為了壓製這種風險,我必須儲備足夠多的清涼氣息。
而在家乾等遊魂上門,顯然滿足不了我現在的獲取效率了。
於是,每到淩晨一點,我就會換上一身融入夜色的黑色休閑服,將那根神秘的黑色骨針貼身藏好。
我去的地方很多,很雜。
江城的老城區、廢棄的爛尾樓、亦或是陰氣極重的十字路口,都遍佈著我的足跡。
我尋找的,並不是那種窮凶極惡、需要鬥法拚命的厲鬼。
而是那些因為死於非命導致遭受因果傷,從而無法重入輪迴的普通遊魂。
在這個末法時代,這種可憐的遊魂其實並不少見。
記得閉關的第八天夜裏,我在城中村的一個破舊巷口,遇到了一個老太太的靈體。
她半透明的身影在路燈下閃爍不定,靈體缺了小半個腦袋。
手裏虛空地做著縫補衣服的動作,嘴裏一直唸叨著孫子的名字。
她是被一輛違規運土的渣土車撞死的。
因為死得太突然,她三魂七魄被撞散了一部分,導致她困在了死亡的那一刻,成了一個隻剩下執唸的地縛靈。
我走到她麵前,她毫無察覺,隻是機械地重複著動作。
我嘆了口氣,從懷裏摸出那根黑色骨針,調動體內一絲精純的煞氣,以煞為線,穿針引線。
“老人家,該上路了。”
我平靜的聲音在寂靜的巷子裏響起。
骨針刺入她殘缺的靈體,將她散落在四周的殘魂碎片一一牽引過來,細緻地縫合在那個缺口上。
當最後一針落下,老太太的靈體瞬間變得完整。
她渾濁的眼神恢復了片刻的清明,看了我一眼,似乎是明白了什麼。
隨後,她對著我微微鞠了一躬,隨後化作無數點點熒光,消散在了夜風中。
就在她消散的那一瞬間,一股精純且熟悉的清涼氣息,順著我手中的黑色骨針逆流而上,直衝我的眉心。

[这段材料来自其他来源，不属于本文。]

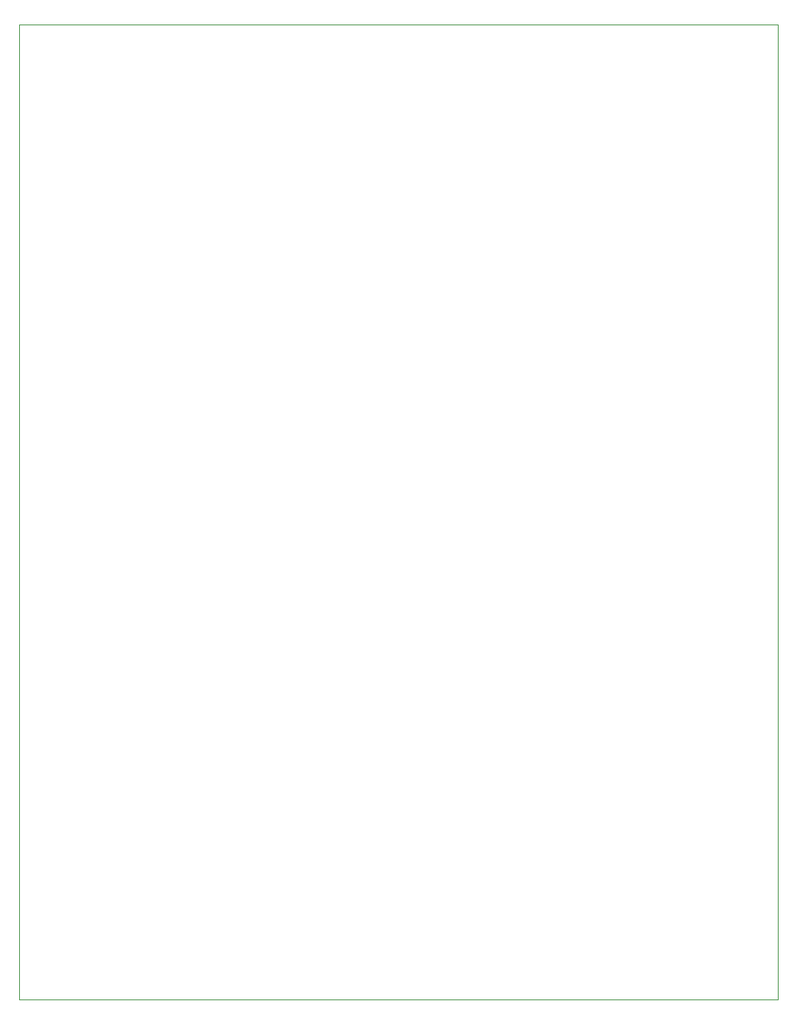
<source format=gbr>
%TF.GenerationSoftware,KiCad,Pcbnew,5.1.6-c6e7f7d~87~ubuntu18.04.1*%
%TF.CreationDate,2020-11-17T20:25:25-05:00*%
%TF.ProjectId,remote,72656d6f-7465-42e6-9b69-6361645f7063,rev?*%
%TF.SameCoordinates,Original*%
%TF.FileFunction,Profile,NP*%
%FSLAX46Y46*%
G04 Gerber Fmt 4.6, Leading zero omitted, Abs format (unit mm)*
G04 Created by KiCad (PCBNEW 5.1.6-c6e7f7d~87~ubuntu18.04.1) date 2020-11-17 20:25:25*
%MOMM*%
%LPD*%
G01*
G04 APERTURE LIST*
%TA.AperFunction,Profile*%
%ADD10C,0.050000*%
%TD*%
G04 APERTURE END LIST*
D10*
X157226000Y-166878000D02*
X157226000Y-59182000D01*
X73406000Y-59182000D02*
X73406000Y-166878000D01*
X157226000Y-59182000D02*
X73406000Y-59182000D01*
X151892000Y-166878000D02*
X157226000Y-166878000D01*
X73406000Y-166878000D02*
X151892000Y-166878000D01*
M02*

</source>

這大半個月的夜遊裡,我用這種方式,陸陸續續縫合了十幾個殘缺的遊魂。
那些遊魂有出車禍的、有跳樓的、有猝死的。
每一次縫合,都是在見證一場人間悲劇,也是在磨礪我自己的心境。
隨著縫合的遊魂越來越多,我眉心處盤踞的那股清涼氣息,已經從最初的一絲若有若無的涼意,重新匯聚成了一團小小的、緩緩旋轉的氣旋。
時間一天天過去,到了閉關的第十八天,我終於停下了所有的動作。